Saturday, August 1, 2020

New Gabriela Lena Frank String Quartet Album

courtesy of Bright Shiny Things

This coming Friday, Bright Shiny Things will release Her Own Wings, an album of two string quartets by Gabriela Lena Frank. These pieces were performed when Frank was composer-in-residence at the Willamette Valley Chamber Music Festival in Oregon. The album is the latest example of a recording whose presence has not yet been recognized by Amazon.com. [added 8/1, 10:25 a.m.: I keep forgetting that Amazon indexing almost always indexes only the content on the album cover. There is a Web page for this recording!] Fortunately, the Festival has its own Web site on Bandcamp, which includes a Web page for Her Own Wings. Since this is a streaming and download site, the approach to pre-ordering is slightly different. Oner of the tracks is available for preview by streaming. Any purchase prior to Friday will result in the opportunity to download that track, and the remaining tracks will be available after the release is “official.”

Frank is no stranger to the Bay Area. One of the two quartets on the new album is the string quartet version of the suite Leyendas: An Andean Walkabout, which the Del Sol String Quartet recorded for their Zia album, released by Sono Luminus in February of 2013. The piece is also in the repertoire of the Amaranth Quartet, which performed it in 2016 as part of its Music of Cultural Coexistence concert series. On this new album the Willamette performers are violinists Megumi Stohs Lewis and Sasha Callahan, violist Bradley Ottesen, and cellist Leo Eguchi.

Leyendas (legends) is preceded by the world premiere recording of Milagros (miracles). Callahan takes first chair with Greg Ewer on second violin. They are joined by Ottesen and Eguchi. Like Leyendas the more recent composition is also a suite of relatively short movements that reflect on the geography and culture of Peru, where Frank’s mother was born. Neither of these suites can be described as programmatic. Rather, they can be taken as personal reflections of the composer’s own sense of her Latinx heritage.

I have listened to enough of Frank’s music to appreciate (and enjoy) the role played by of rhythmic patterns in her rhetorical expressiveness. If the music amounts to self-examination of her cultural background, then it is through rhythm that she tends to make her points most effectively. The performances on this new album clearly appreciate the significance of rhythm, frequently colored by unconventional sonorities that never come across as gimmicky.

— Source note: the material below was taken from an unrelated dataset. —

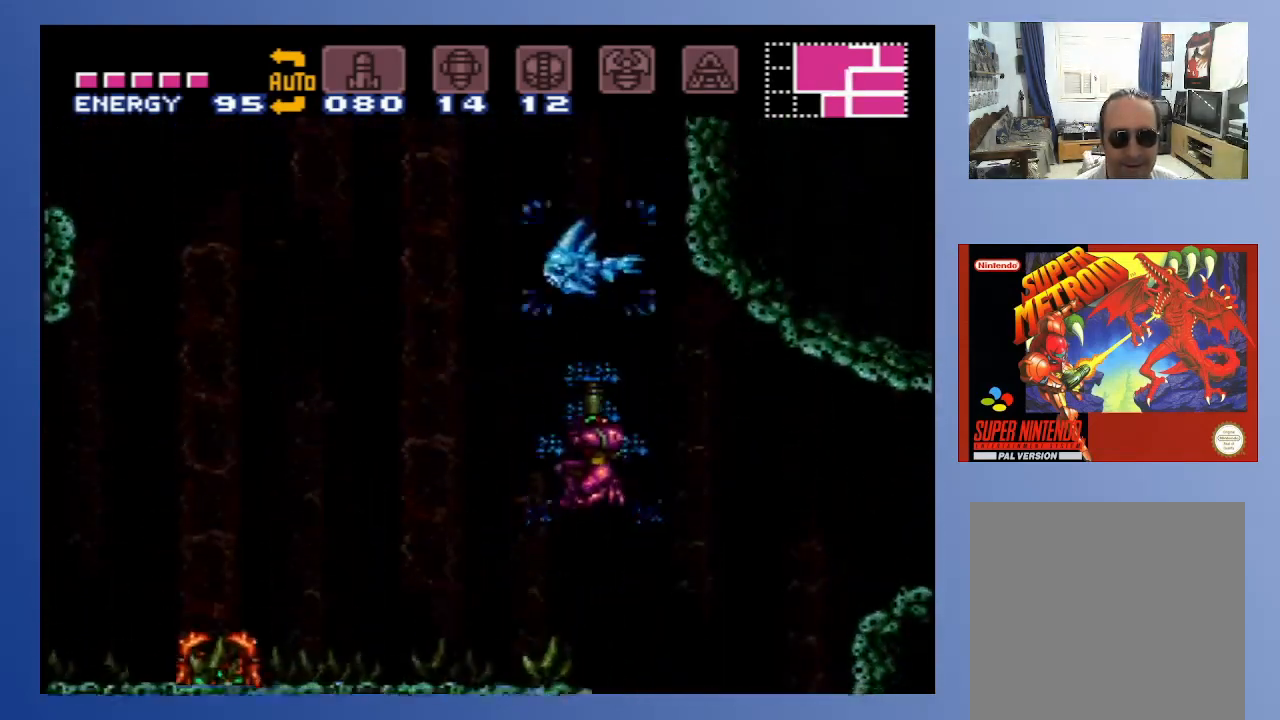
{"buttons": ["DPAD_UP"], "left_stick": "down", "right_stick": "center", "events": [[17, "DPAD_LEFT", "down"], [83, "X", "down"], [167, "X", "up"], [200, "DPAD_LEFT", "up"], [233, "X", "down"], [333, "X", "up"]]}
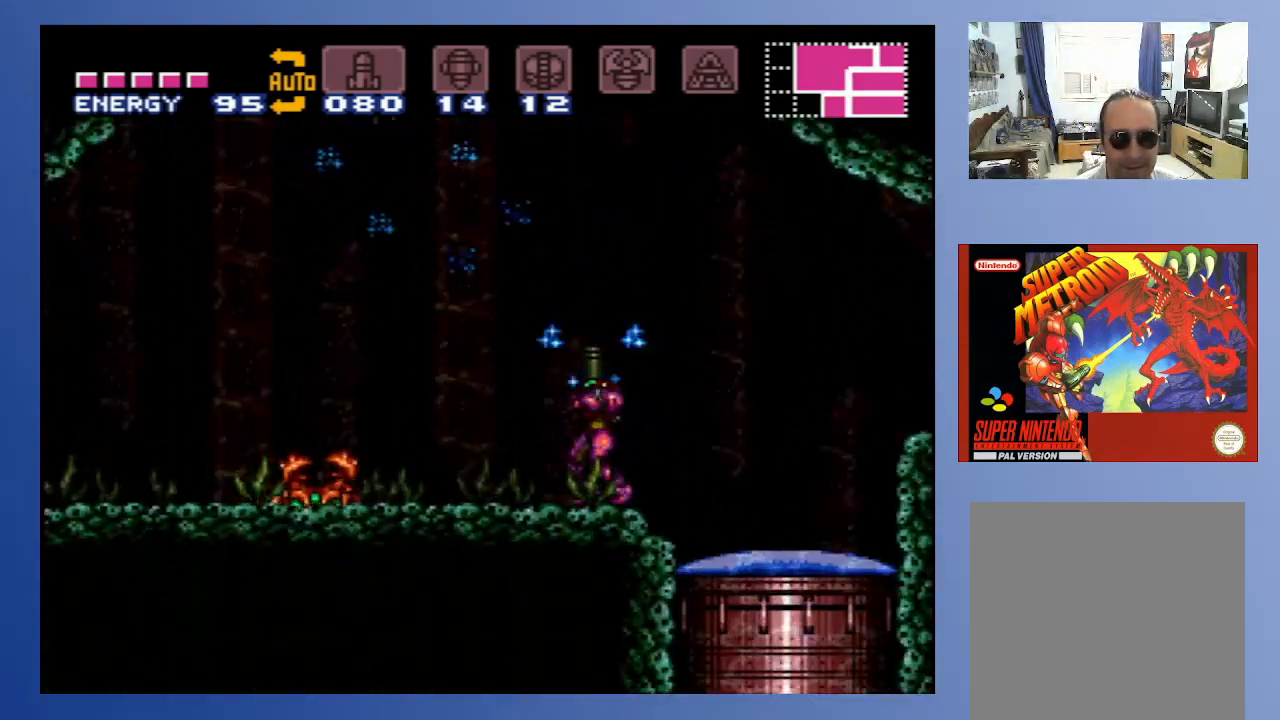
{"buttons": ["X"], "left_stick": "down", "right_stick": "center", "events": [[33, "DPAD_LEFT", "down"], [50, "DPAD_UP", "up"], [133, "X", "down"], [217, "DPAD_LEFT", "up"], [217, "X", "up"], [233, "DPAD_DOWN", "down"], [250, "DPAD_DOWN", "up"], [300, "DPAD_DOWN", "down"], [367, "X", "down"], [417, "X", "up"], [450, "DPAD_DOWN", "up"], [500, "X", "down"]]}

Ironically, my most recent encounter with her music came not long before the COVID lockdown, when her songs were included as part of the New Moon Duo recital presented by Old First Concerts at the end of February. Unless I am mistaken, this means that I have been able to listen to more of Frank’s music than I have experienced in many past seasons. This new album reminds me that her music deserves more frequent encounters through both performances and recordings.